Midnight Club: Los Angeles
Speed devils in the city of angels.
Moving from Cruise to the more efficient Lobby to start our races, we launch into an epic series of Ordered Races - the freeform, point-to-point, checkpoint races that are Midnight Club's stock in trade. These work exceptionally well in LA's tarmac landscape, with slip roads providing some thrilling needles to thread, and freeways shooting you efficiently between the varied neighbourhoods of the world's entertainment capital.
It's not all road, either - memorable finales included blasting RS4s through a train-yard, leaping Ninjas across Terminator 2 storm drains and, best of all, carving up the sand of Santa Monica beach in the howling Challengers. Just don't take the wrong shortcut, as the secret multi-levelled labyrinths of LA can leave you minutes from the next checkpoint, even if you're right next to it on the map. (Just like the real thing, eh Tom?)

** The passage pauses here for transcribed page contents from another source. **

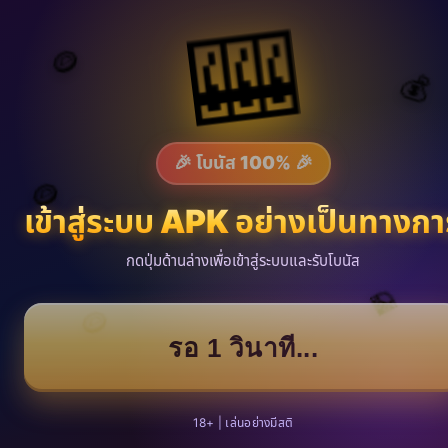
🎰
🪙
💰
🎉 โบนัส 100% 🎉
🪙
เข้าสู่ระบบ APK อย่างเป็นทางกา
กดปุ่มด้านล่างเพื่อเข้าสู่ระบบและรับโบนัส
💎
🪙
รอ 1 วินาที...
18+ | เล่นอย่างมีสติ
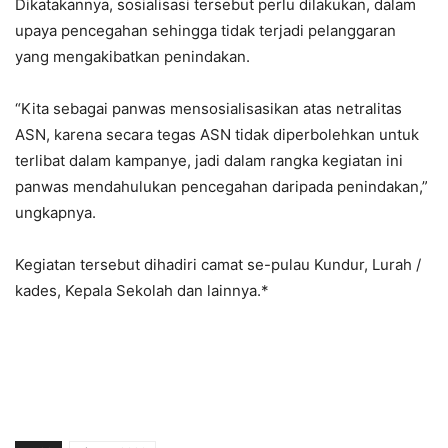
Dikatakannya, sosialisasi tersebut perlu dilakukan, dalam
upaya pencegahan sehingga tidak terjadi pelanggaran
yang mengakibatkan penindakan.
“Kita sebagai panwas mensosialisasikan atas netralitas
ASN, karena secara tegas ASN tidak diperbolehkan untuk
terlibat dalam kampanye, jadi dalam rangka kegiatan ini
panwas mendahulukan pencegahan daripada penindakan,”
ungkapnya.
Kegiatan tersebut dihadiri camat se-pulau Kundur, Lurah /
kades, Kepala Sekolah dan lainnya.*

Circuit races are a little less interesting, for the most part, although Downtown provides some halfway technical challenges. You also get Unordered Races (clear checkpoints in any order, first to the last one wins), Landmark Races (a checkpoint-free race across town to a set landmark for budding route-planners), and a variety of Capture the Flag modes.
Capture the Flag works surprisingly well in Midnight Club. Again, the open, sprawling setting, abundance of shortcuts, and frequent grid layouts make this a game of evasion, anticipation and almost tactical route-planning - rather than simple cat-and-mouse - as you watch the mini-map like a hawk and attempt to head the flag-bearer off at the pass. Contact transfers the flag, and crashing drops it, while the flag-bearer's car runs slightly slower than everyone else's, just to keep things interesting.
Capture the Flag is available in free-for-all, where a sequence of flags and drop-off-points spawn, and the player with the biggest total wins; "splitbase", a team-based version where each team has its own base to return a randomly-spawning flag to; "basewar", where flags spawn in the team bases; and "stockpile", with multiple flags spawning in clusters.
To spice things up yet further, there's the option to turn on a surprisingly fantastical and comical range of power-ups, picked up from locations littered around the city and held two at a time. When used, there's a second pause while a laser locks on to the nearest car, if it's an offensive power-up, before it's deployed. You can encase each other in ice-blocks, fry electrics with electro-magnetic pulses, reverse steering, turn ghostly, give your car a skin of steel and other cartoon-racing classics. These provide some options for well-timed slapstick mishap, especially in CTF games, but don't really feel tuned into the game design as such, and are sometimes tricky to use effectively.
By contrast, it's the well-tuned double-nitro mechanic that really feeds beautifully into Midnight Club's multiplayer racing. You get several preloaded nitros per race (refilled by driving through petrol stations), plus the ability to charge even longer boosts through slipstreaming. Tactical, hair-trigger wars of boost-slipstream-corner-boost break out all over the place, especially along the freeways with their relatively sparse traffic to thread through.
These give Midnight Club: Los Angeles multiplayer its deepest thrill. Its most basic thrill comes from the vindictive, squealing, tyre-smoking pile-ups that happen on LA's abundant vast aprons of tarmac, and in and amongst the liberal amount of destructible furniture that Rockstar San Diego has graced the game with. (Like Burnout, this is a game in which crashing is actually fun.) Its flavour comes from the thumping, dirty electro soundtrack and that perfect evocation of the sinful city itself. The game's like the place: it is big, it's not clever, and for some reason, you keep coming back.
Midnight Club: Los Angeles is due out for PS3 and Xbox 360 on 24th October.